Transcribed page text:
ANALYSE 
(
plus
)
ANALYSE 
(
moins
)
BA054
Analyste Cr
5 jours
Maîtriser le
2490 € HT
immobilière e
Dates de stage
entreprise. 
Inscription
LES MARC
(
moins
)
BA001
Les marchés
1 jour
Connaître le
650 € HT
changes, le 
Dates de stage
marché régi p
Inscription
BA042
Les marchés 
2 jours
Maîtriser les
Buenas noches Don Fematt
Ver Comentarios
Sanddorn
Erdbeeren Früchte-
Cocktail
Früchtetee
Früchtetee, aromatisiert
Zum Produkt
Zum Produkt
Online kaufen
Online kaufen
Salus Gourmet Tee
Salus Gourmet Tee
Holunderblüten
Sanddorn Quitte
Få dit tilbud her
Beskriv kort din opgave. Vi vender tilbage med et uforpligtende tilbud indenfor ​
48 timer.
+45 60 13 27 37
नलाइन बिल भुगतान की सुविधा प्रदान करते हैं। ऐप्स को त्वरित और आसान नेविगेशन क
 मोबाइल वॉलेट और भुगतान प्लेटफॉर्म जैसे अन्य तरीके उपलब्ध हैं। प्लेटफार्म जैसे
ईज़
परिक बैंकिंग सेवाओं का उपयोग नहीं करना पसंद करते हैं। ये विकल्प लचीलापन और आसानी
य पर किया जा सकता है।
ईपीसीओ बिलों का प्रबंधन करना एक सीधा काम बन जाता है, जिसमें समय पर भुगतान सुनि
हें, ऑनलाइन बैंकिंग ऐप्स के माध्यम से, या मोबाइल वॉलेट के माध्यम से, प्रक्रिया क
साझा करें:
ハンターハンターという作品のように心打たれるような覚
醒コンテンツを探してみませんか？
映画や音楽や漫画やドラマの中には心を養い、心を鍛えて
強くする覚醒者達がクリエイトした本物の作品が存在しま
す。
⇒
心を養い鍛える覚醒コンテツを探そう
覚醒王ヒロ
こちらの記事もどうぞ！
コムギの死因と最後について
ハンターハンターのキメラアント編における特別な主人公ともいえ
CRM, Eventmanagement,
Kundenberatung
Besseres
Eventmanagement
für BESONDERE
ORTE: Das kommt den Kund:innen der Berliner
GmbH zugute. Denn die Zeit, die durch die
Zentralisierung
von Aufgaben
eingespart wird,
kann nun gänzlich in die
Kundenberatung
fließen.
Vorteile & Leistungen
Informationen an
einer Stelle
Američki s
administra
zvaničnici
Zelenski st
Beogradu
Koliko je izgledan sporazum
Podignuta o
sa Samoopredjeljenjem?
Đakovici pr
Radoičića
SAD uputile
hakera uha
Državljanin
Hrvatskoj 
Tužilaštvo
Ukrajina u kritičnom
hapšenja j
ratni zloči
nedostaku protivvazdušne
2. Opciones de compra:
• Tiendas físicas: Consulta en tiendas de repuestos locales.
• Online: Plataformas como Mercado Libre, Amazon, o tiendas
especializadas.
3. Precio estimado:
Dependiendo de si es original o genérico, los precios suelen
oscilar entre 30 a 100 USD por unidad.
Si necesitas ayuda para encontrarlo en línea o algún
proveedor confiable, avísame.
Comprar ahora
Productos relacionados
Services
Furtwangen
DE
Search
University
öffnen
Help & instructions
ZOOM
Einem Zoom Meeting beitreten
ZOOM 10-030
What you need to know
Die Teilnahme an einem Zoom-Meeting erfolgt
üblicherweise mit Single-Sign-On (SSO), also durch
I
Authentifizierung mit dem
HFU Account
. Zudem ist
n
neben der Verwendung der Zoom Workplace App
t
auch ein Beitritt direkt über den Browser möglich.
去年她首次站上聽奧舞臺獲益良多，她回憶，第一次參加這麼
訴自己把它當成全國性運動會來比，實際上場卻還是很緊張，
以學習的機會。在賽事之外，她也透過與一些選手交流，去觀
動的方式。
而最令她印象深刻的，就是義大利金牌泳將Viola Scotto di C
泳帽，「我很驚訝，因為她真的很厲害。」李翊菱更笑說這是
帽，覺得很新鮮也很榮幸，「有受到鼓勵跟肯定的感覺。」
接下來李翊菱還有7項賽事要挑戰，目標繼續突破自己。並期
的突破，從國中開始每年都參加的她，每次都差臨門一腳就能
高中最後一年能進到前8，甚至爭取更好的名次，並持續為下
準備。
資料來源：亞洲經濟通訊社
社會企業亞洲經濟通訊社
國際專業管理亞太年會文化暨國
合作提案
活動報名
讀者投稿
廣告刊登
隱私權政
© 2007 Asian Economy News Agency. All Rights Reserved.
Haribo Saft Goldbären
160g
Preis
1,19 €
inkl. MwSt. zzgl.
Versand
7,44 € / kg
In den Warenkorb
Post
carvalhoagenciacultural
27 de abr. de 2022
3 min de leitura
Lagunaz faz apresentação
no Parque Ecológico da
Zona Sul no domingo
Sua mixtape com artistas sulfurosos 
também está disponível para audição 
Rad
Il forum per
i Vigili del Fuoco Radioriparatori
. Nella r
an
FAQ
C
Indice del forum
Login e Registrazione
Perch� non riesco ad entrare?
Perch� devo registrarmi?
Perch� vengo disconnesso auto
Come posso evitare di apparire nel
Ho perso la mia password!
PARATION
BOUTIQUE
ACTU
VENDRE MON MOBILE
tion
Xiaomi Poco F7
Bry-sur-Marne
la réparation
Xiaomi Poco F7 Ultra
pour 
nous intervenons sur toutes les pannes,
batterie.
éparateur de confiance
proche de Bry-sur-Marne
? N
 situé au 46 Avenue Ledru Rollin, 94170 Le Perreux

→ **DIRECTIONS FOR THIS TASK**
Reproduce the listing above line for line, without changing any character.

→ **RESPONSE TO THIS EXERCISE**
ANALYSE 
(
plus
)
ANALYSE 
(
moins
)
BA054
Analyste Cr
5 jours
Maîtriser le
2490 € HT
immobilière e
Dates de stage
entreprise. 
Inscription
LES MARC
(
moins
)
BA001
Les marchés
1 jour
Connaître le
650 € HT
changes, le 
Dates de stage
marché régi p
Inscription
BA042
Les marchés 
2 jours
Maîtriser les
Buenas noches Don Fematt
Ver Comentarios
Sanddorn
Erdbeeren Früchte-
Cocktail
Früchtetee
Früchtetee, aromatisiert
Zum Produkt
Zum Produkt
Online kaufen
Online kaufen
Salus Gourmet Tee
Salus Gourmet Tee
Holunderblüten
Sanddorn Quitte
Få dit tilbud her
Beskriv kort din opgave. Vi vender tilbage med et uforpligtende tilbud indenfor ​
48 timer.
+45 60 13 27 37
नलाइन बिल भुगतान की सुविधा प्रदान करते हैं। ऐप्स को त्वरित और आसान नेविगेशन क
 मोबाइल वॉलेट और भुगतान प्लेटफॉर्म जैसे अन्य तरीके उपलब्ध हैं। प्लेटफार्म जैसे
ईज़
परिक बैंकिंग सेवाओं का उपयोग नहीं करना पसंद करते हैं। ये विकल्प लचीलापन और आसानी
य पर किया जा सकता है।
ईपीसीओ बिलों का प्रबंधन करना एक सीधा काम बन जाता है, जिसमें समय पर भुगतान सुनि
हें, ऑनलाइन बैंकिंग ऐप्स के माध्यम से, या मोबाइल वॉलेट के माध्यम से, प्रक्रिया क
साझा करें:
ハンターハンターという作品のように心打たれるような覚
醒コンテンツを探してみませんか？
映画や音楽や漫画やドラマの中には心を養い、心を鍛えて
強くする覚醒者達がクリエイトした本物の作品が存在しま
す。
⇒
心を養い鍛える覚醒コンテツを探そう
覚醒王ヒロ
こちらの記事もどうぞ！
コムギの死因と最後について
ハンターハンターのキメラアント編における特別な主人公ともいえ
CRM, Eventmanagement,
Kundenberatung
Besseres
Eventmanagement
für BESONDERE
ORTE: Das kommt den Kund:innen der Berliner
GmbH zugute. Denn die Zeit, die durch die
Zentralisierung
von Aufgaben
eingespart wird,
kann nun gänzlich in die
Kundenberatung
fließen.
Vorteile & Leistungen
Informationen an
einer Stelle
Američki s
administra
zvaničnici
Zelenski st
Beogradu
Koliko je izgledan sporazum
Podignuta o
sa Samoopredjeljenjem?
Đakovici pr
Radoičića
SAD uputile
hakera uha
Državljanin
Hrvatskoj 
Tužilaštvo
Ukrajina u kritičnom
hapšenja j
ratni zloči
nedostaku protivvazdušne
2. Opciones de compra:
• Tiendas físicas: Consulta en tiendas de repuestos locales.
• Online: Plataformas como Mercado Libre, Amazon, o tiendas
especializadas.
3. Precio estimado:
Dependiendo de si es original o genérico, los precios suelen
oscilar entre 30 a 100 USD por unidad.
Si necesitas ayuda para encontrarlo en línea o algún
proveedor confiable, avísame.
Comprar ahora
Productos relacionados
Services
Furtwangen
DE
Search
University
öffnen
Help & instructions
ZOOM
Einem Zoom Meeting beitreten
ZOOM 10-030
What you need to know
Die Teilnahme an einem Zoom-Meeting erfolgt
üblicherweise mit Single-Sign-On (SSO), also durch
I
Authentifizierung mit dem
HFU Account
. Zudem ist
n
neben der Verwendung der Zoom Workplace App
t
auch ein Beitritt direkt über den Browser möglich.
去年她首次站上聽奧舞臺獲益良多，她回憶，第一次參加這麼
訴自己把它當成全國性運動會來比，實際上場卻還是很緊張，
以學習的機會。在賽事之外，她也透過與一些選手交流，去觀
動的方式。
而最令她印象深刻的，就是義大利金牌泳將Viola Scotto di C
泳帽，「我很驚訝，因為她真的很厲害。」李翊菱更笑說這是
帽，覺得很新鮮也很榮幸，「有受到鼓勵跟肯定的感覺。」
接下來李翊菱還有7項賽事要挑戰，目標繼續突破自己。並期
的突破，從國中開始每年都參加的她，每次都差臨門一腳就能
高中最後一年能進到前8，甚至爭取更好的名次，並持續為下
準備。
資料來源：亞洲經濟通訊社
社會企業亞洲經濟通訊社
國際專業管理亞太年會文化暨國
合作提案
活動報名
讀者投稿
廣告刊登
隱私權政
© 2007 Asian Economy News Agency. All Rights Reserved.
Haribo Saft Goldbären
160g
Preis
1,19 €
inkl. MwSt. zzgl.
Versand
7,44 € / kg
In den Warenkorb
Post
carvalhoagenciacultural
27 de abr. de 2022
3 min de leitura
Lagunaz faz apresentação
no Parque Ecológico da
Zona Sul no domingo
Sua mixtape com artistas sulfurosos 
também está disponível para audição 
Rad
Il forum per
i Vigili del Fuoco Radioriparatori
. Nella r
an
FAQ
C
Indice del forum
Login e Registrazione
Perch� non riesco ad entrare?
Perch� devo registrarmi?
Perch� vengo disconnesso auto
Come posso evitare di apparire nel
Ho perso la mia password!
PARATION
BOUTIQUE
ACTU
VENDRE MON MOBILE
tion
Xiaomi Poco F7
Bry-sur-Marne
la réparation
Xiaomi Poco F7 Ultra
pour 
nous intervenons sur toutes les pannes,
batterie.
éparateur de confiance
proche de Bry-sur-Marne
? N
 situé au 46 Avenue Ledru Rollin, 94170 Le Perreux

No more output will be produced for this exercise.